## Task goal
Give the listing again in full, exactly as it appears.
- - -
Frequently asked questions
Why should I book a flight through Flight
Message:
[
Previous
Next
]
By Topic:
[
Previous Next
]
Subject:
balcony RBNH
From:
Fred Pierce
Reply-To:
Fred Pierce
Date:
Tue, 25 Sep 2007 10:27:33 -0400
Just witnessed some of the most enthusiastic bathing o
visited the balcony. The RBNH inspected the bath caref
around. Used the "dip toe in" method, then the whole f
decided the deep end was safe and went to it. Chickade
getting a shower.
- - -
## Output of the exercise
Frequently asked questions
Why should I book a flight through Flight
Message:
[
Previous
Next
]
By Topic:
[
Previous Next
]
Subject:
balcony RBNH
From:
Fred Pierce
Reply-To:
Fred Pierce
Date:
Tue, 25 Sep 2007 10:27:33 -0400
Just witnessed some of the most enthusiastic bathing o
visited the balcony. The RBNH inspected the bath caref
around. Used the "dip toe in" method, then the whole f
decided the deep end was safe and went to it. Chickade
getting a shower.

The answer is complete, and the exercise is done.